Release DetailsLABEL Profound Lore Records
RELEASED ON 6/22/2010
Of Seismic Consequence
posted on 8/2010 By:
When people talk about "challenging" music, they're usually talking about music that's tough to listen to. By this definition, virtually any metal album above a certain threshold of technicality or with sufficiently shitty sound quality is challenging just because it's hard to tell what the hell is going on.
But music can also be challenging because it's tough to think about. Take Yakuza, for example. After eleven years and five albums, this band continues to defy description. They're unquestionably a metal band, with a well-deserved 'progressive' tag, but the easy categorization stops there.
Yakuza's roots can be traced to turn-of-the-century noisy metalcore (think Converge, Burnt By the Sun, and that crowd). As the years have gone by, their sound has opened up considerably. Frontman Bruce Lamont's brutalist saxophone work--that's right, brutal saxophone--has pushed further into the spotlight, and the band's songwriting has grown increasingly doomy, tripped-out, and expansive.
Of Seismic Consequence, like Transmutations before it, pushes Yakuza further into the unknown. Every one of this band's left-of-center features has been ratcheted up a notch--more long songs, more dynamic shifts, more clean vocals, and more effects-addled sax.
Yakuza can still crank out rippers at will. The album's proper opener "Thinning the Herd," "The Elephant Walkers," and "The Great War" all display Yakuza's capacity for compact, vicious songwriting. Even on these terse efforts, Lamont's clean voice gets more face time than it ever has before, but they're still comparatively conventional riffsplosions.

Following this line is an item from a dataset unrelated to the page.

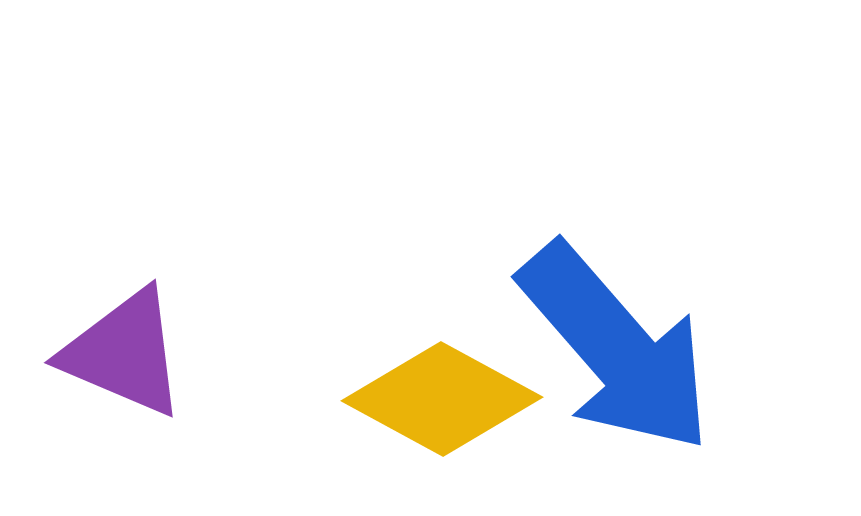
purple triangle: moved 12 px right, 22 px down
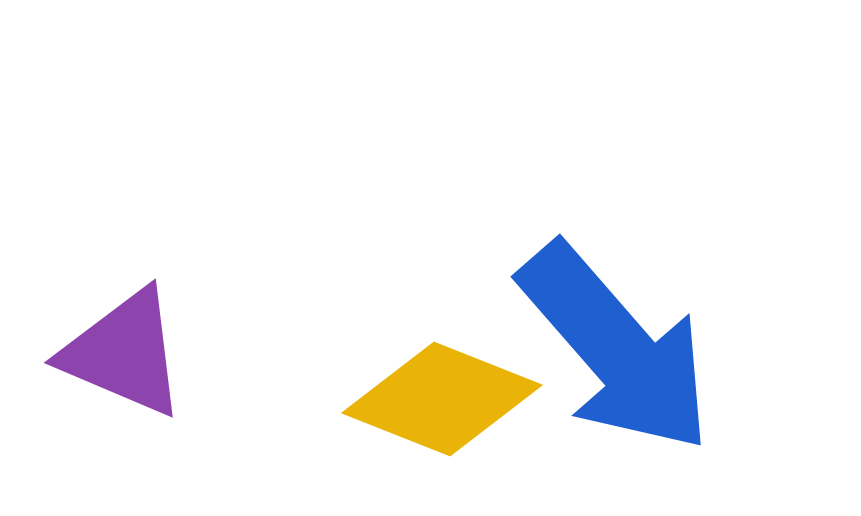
yellow diamond: rotated 7 degrees counterclockwise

Considerably more seems to be at stake on Of Seismic Consequence's lengthier cuts. The first, the 8-minute "Be That As It May," might well be the best in Yakuza's catalog. It passes in turns from vocal-centric contemplation to furious guitar workout and ecstatic sax solo to a painfully anthemic climax. Though the whole band clicks, the song is really a testament to Lamont's skills. His singing will never bring the house down on its own, but he displays a real ability to craft emotive melodies and lyrics, and he manages to integrate his sax work into Yakuza's metallic craft without even a touch of gimmickry.
"Farewell to the Flesh," which immediately follows "Be That As It May," can't help but disappoint. After such a varied, emotionally charged song, eleven minutes of lugubrious trudging kills the album's momentum, and one can't help but wonder if Yakuza's desire to experiment has them playing against their strengths.
Like most restlessly creative bands, Yakuza can be a mixed bag. That said, Of Seismic Consequence contains far more killer than filler, and it's loaded with great moments--the feverish tribal jamming of "Testing the Water," the pounding chorus of "Stones and Bones," the vocal ranting that dominates "The Knuckle Walkers" and "The Great War." But its title will nonetheless turn out less accurate than Yakuza hopes. The very ambition that makes their music so noteworthy has also neatly deprived them of anything like a niche audience to appeal to, and in all likelihood, this band will continue to toil away in unjust obscurity. After all, playing such challenging music has its merits, but it also has its price.